The report drafted by the Finance Ministry suggests that if the VAT had been reduced from April 1, it would have created an increase in turnover by 1.04 billion euros this year and by 931 million euros in 2014, i.e. 2 billion euros until the end of 2014. Ministry officials underscore the multiplying effect this would have on public revenues, social security funds and employment.
In strict fiscal terms, the revenues lost from VAT until end-2014 would amount to 62 million euros, but the medium- and long-term benefits would be far greater. Finance Minister Yannis Stournaras said on Thursday that “this is an issue that we will discuss again in June if the revenues go well and we are within our fiscal targets. If we fail somewhere – say by 200 million euros – we will unfortunately have to cut it from somewhere else.”
Stournaras is worried that this issue may well meet resistance from the country’s creditors. However, government officials as well as market professionals say that the loss of 62 million euros is very small, especially compared with the revenue shortfall from the estimates for receipts from VAT on food services, as Alternate Finance Minister Christos Staikouras had also told Kathimerini last month.
He said that a comparison of the period of September 2010 to August 2011 and September 2011 to August 2012, showed that additional VAT revenues from restaurants, tavernas, fast-food sellers and other related businesses amounted to no more than 160 million euros, against an original forecast for 1 billion euros which was later revised to 800 million.

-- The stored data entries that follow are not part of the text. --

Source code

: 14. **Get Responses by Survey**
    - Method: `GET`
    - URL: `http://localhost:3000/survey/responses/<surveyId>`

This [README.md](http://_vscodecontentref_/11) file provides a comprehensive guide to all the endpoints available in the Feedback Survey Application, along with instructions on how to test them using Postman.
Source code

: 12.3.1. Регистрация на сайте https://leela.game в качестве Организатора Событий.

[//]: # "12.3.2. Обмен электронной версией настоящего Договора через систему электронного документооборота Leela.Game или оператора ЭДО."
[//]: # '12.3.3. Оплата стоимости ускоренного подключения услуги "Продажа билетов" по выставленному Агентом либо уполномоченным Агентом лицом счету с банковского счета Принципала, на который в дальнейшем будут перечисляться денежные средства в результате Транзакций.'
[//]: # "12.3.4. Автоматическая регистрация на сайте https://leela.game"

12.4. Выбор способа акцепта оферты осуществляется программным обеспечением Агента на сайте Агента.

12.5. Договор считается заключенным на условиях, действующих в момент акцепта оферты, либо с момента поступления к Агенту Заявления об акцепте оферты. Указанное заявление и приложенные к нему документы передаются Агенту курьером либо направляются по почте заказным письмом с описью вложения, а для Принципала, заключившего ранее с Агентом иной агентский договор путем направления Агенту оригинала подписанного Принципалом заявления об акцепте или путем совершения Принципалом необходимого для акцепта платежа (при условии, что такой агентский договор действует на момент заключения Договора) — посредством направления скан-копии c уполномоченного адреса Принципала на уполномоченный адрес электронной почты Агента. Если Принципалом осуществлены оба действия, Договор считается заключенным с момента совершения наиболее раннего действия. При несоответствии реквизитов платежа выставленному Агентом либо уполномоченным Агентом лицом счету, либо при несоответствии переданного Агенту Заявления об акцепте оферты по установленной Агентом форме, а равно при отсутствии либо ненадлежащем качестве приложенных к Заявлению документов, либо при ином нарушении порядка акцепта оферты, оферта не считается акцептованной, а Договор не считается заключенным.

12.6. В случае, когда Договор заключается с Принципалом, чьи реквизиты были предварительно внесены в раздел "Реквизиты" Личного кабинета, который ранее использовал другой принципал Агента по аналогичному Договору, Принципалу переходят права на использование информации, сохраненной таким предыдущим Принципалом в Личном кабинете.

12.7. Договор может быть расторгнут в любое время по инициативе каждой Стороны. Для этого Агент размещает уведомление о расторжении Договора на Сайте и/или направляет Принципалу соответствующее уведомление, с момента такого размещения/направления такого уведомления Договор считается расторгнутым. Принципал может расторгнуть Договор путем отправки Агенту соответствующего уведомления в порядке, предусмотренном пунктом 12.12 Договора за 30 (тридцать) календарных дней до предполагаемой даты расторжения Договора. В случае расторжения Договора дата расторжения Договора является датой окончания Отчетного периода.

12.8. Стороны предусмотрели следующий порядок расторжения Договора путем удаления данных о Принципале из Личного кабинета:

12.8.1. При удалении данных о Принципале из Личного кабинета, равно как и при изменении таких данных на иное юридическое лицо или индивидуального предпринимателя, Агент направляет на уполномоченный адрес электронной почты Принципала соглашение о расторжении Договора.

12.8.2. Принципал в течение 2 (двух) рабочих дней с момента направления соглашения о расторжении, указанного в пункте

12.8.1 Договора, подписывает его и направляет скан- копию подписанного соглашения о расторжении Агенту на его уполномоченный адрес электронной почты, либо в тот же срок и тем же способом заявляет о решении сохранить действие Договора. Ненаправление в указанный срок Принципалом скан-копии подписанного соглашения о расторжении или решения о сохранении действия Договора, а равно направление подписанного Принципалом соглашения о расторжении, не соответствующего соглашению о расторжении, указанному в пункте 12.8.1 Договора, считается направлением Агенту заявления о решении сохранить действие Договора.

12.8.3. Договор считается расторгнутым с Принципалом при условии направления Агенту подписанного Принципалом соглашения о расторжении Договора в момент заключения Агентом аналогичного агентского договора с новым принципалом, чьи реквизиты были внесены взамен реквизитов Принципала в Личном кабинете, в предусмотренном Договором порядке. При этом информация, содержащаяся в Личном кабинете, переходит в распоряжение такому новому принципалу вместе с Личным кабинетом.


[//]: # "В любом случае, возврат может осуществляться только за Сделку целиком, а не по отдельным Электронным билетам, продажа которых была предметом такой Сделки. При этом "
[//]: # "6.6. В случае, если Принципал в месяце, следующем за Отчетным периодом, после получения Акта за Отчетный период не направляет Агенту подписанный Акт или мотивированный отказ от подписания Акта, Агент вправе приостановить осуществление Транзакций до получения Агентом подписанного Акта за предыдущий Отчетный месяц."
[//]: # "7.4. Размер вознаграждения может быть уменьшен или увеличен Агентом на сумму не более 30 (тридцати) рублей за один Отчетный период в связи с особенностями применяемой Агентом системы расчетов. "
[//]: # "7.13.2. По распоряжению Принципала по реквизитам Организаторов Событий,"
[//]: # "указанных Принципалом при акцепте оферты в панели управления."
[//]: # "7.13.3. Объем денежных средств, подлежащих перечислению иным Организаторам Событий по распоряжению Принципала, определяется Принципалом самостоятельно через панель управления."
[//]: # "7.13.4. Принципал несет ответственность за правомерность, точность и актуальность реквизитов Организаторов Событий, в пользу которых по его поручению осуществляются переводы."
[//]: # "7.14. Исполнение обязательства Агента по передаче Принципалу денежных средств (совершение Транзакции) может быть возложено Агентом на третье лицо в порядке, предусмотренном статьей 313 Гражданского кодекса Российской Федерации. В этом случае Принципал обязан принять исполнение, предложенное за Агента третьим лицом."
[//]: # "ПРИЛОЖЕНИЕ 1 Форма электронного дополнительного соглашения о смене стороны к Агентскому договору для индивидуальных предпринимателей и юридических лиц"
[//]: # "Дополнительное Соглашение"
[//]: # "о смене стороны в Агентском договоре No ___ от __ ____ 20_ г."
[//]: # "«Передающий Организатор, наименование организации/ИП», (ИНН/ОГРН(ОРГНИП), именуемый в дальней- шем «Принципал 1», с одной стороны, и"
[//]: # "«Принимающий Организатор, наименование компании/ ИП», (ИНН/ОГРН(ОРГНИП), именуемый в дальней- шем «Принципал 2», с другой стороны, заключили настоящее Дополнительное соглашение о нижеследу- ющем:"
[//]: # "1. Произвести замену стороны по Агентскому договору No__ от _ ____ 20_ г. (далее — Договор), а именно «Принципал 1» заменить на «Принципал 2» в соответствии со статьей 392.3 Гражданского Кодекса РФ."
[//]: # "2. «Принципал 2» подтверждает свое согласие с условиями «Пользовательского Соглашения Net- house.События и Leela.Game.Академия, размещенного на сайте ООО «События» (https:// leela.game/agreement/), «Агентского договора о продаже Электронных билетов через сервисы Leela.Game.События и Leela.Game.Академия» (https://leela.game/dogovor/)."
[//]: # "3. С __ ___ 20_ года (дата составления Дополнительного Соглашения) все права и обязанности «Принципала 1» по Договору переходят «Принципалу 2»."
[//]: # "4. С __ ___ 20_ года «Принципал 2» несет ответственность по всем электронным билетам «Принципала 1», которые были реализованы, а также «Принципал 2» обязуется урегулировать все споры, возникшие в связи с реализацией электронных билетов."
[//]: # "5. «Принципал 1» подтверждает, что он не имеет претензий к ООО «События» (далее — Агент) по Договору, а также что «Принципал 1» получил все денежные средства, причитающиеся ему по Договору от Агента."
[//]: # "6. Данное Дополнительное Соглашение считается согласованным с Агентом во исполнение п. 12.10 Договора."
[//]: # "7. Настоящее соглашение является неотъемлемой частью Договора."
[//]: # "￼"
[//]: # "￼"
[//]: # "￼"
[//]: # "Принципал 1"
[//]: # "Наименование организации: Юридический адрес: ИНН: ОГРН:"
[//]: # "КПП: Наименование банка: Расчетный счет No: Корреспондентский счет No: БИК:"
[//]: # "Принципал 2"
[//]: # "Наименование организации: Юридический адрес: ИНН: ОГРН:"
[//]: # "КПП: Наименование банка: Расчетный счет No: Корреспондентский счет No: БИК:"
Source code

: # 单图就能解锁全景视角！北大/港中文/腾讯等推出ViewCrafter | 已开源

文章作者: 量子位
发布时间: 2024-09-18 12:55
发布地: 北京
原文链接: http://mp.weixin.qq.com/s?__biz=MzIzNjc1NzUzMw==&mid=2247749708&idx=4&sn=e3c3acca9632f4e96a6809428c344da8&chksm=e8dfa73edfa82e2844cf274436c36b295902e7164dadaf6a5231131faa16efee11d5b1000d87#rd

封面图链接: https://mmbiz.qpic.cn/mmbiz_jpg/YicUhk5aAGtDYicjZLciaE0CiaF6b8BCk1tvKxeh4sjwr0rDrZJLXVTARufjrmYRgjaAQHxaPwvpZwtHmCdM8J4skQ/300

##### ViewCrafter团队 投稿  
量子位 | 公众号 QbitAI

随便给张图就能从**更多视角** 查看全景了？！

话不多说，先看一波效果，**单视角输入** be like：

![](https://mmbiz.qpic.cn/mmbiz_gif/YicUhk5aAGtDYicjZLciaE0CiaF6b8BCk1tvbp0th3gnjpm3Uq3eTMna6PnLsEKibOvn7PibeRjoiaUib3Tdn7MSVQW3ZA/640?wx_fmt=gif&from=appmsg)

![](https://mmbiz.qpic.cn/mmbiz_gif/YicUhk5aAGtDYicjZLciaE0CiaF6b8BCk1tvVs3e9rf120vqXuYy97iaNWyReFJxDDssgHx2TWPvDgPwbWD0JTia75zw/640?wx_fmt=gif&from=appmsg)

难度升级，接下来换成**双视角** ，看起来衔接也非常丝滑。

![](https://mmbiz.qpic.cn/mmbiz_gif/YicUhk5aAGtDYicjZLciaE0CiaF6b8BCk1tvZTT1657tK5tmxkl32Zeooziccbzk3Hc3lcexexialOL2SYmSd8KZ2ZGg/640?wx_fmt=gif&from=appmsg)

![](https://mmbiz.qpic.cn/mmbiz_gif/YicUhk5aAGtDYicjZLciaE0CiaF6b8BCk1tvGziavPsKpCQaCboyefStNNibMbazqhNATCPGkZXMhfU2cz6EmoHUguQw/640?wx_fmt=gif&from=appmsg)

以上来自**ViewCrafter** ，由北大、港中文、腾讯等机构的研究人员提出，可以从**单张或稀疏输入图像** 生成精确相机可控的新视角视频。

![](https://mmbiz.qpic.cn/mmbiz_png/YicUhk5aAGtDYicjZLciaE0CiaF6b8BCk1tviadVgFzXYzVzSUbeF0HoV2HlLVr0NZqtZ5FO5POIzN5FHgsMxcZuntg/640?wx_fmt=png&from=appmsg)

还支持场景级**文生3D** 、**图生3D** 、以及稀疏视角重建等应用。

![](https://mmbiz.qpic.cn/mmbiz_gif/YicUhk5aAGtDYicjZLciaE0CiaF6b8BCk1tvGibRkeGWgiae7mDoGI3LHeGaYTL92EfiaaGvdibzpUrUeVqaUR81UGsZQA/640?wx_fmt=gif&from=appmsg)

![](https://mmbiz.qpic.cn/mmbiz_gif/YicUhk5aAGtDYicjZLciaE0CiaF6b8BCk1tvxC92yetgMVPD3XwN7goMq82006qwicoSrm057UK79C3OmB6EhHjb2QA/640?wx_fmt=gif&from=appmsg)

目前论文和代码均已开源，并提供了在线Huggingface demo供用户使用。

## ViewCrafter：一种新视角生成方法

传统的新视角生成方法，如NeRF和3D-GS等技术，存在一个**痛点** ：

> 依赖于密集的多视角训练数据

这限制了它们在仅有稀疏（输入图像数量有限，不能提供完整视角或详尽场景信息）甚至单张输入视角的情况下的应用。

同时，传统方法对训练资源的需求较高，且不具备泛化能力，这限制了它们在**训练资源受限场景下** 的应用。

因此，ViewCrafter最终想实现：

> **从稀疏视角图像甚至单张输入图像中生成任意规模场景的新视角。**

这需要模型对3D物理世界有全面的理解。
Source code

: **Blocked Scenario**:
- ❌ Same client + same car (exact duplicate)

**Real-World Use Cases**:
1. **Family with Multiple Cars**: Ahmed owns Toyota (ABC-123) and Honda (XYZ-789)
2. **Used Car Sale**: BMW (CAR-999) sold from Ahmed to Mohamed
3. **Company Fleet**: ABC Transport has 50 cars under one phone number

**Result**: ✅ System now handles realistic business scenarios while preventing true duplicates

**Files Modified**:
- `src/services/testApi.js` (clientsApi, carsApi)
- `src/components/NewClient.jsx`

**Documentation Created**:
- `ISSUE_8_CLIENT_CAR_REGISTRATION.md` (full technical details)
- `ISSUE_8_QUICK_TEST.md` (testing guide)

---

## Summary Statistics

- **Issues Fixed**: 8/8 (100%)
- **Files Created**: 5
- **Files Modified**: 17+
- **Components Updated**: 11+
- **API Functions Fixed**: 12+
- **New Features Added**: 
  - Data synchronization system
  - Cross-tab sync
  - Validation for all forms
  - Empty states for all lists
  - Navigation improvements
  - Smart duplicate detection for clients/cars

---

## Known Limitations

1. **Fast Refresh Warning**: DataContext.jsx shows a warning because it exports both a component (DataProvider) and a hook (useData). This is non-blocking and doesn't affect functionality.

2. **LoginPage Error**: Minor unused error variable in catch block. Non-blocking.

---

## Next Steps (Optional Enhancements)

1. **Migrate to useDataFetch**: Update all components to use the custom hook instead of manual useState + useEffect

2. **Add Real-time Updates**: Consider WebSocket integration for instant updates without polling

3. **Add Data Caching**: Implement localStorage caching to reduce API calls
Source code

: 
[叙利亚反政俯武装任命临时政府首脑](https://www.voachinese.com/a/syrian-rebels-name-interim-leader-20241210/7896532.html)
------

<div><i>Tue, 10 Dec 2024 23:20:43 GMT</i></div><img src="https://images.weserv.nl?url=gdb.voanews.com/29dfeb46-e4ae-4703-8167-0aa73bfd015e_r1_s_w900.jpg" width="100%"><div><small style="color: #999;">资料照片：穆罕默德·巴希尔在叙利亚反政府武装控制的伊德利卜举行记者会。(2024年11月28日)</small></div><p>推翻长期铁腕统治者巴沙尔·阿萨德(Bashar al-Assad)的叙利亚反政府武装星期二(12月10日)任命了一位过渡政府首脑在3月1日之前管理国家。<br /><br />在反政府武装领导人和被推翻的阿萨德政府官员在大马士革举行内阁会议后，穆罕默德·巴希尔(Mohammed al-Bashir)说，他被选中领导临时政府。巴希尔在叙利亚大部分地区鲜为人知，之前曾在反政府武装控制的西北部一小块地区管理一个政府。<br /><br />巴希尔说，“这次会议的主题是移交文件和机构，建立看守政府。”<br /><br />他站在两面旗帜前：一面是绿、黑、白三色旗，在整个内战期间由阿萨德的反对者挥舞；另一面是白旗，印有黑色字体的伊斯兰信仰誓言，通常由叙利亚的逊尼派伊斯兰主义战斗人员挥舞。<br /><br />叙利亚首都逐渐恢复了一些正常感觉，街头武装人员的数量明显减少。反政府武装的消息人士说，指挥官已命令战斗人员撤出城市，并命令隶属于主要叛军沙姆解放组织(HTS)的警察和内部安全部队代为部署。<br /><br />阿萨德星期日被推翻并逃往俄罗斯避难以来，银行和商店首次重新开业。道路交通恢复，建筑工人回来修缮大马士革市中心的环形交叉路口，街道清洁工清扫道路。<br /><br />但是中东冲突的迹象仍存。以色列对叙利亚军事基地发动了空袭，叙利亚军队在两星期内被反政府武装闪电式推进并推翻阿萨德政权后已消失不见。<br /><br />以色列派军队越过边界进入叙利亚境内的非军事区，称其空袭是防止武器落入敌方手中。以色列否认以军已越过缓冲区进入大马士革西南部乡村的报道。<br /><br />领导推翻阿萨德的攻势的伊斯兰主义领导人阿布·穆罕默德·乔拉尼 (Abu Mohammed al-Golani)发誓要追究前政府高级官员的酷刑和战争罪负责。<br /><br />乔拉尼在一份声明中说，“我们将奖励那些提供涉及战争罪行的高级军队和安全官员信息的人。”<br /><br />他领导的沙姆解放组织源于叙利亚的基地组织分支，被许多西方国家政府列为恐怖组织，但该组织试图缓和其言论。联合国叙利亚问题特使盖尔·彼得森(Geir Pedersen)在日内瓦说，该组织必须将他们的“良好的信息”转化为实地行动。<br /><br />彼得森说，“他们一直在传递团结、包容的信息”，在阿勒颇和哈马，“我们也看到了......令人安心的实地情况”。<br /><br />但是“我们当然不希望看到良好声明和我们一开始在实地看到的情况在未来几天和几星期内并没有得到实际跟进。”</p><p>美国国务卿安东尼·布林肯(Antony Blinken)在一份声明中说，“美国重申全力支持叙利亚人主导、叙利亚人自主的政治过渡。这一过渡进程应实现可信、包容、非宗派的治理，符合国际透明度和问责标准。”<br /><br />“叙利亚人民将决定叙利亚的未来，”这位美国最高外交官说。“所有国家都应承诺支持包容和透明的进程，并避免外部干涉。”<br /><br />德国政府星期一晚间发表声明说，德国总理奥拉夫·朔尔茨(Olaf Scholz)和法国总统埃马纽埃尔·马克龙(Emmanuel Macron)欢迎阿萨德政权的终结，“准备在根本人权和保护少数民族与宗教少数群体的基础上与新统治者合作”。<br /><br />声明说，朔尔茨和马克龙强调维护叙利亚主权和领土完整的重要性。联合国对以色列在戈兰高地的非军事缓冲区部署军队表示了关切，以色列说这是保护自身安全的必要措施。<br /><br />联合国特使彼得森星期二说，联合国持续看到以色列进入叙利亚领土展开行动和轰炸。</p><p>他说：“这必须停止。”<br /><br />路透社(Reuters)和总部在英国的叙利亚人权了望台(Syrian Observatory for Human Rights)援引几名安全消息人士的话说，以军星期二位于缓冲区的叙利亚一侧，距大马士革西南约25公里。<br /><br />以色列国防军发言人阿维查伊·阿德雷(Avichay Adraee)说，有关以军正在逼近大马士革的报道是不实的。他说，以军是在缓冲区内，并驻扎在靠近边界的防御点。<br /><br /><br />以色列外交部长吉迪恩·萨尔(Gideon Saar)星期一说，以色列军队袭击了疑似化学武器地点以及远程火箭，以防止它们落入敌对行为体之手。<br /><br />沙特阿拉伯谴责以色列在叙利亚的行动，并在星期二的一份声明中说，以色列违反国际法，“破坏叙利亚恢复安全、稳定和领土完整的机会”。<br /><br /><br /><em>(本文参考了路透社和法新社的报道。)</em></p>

The association of food catering professionals (SEPOA) stresses that the VAT hike has seen their sector’s turnover slide by 40 percent, with over 4,000 enterprises shutting down and more than 30,000 jobs lost. Popular foreign chains have also departed from Greece or reduced their branch networks.
The government is also concerned about the problem of tax evasion in the sector, which is said to have increased since the VAT rise. Proposals for cracking down on tax evasion include connecting restaurant tills to the Finance Ministry’s online Taxis system and imposing stiffer fines on dodgers.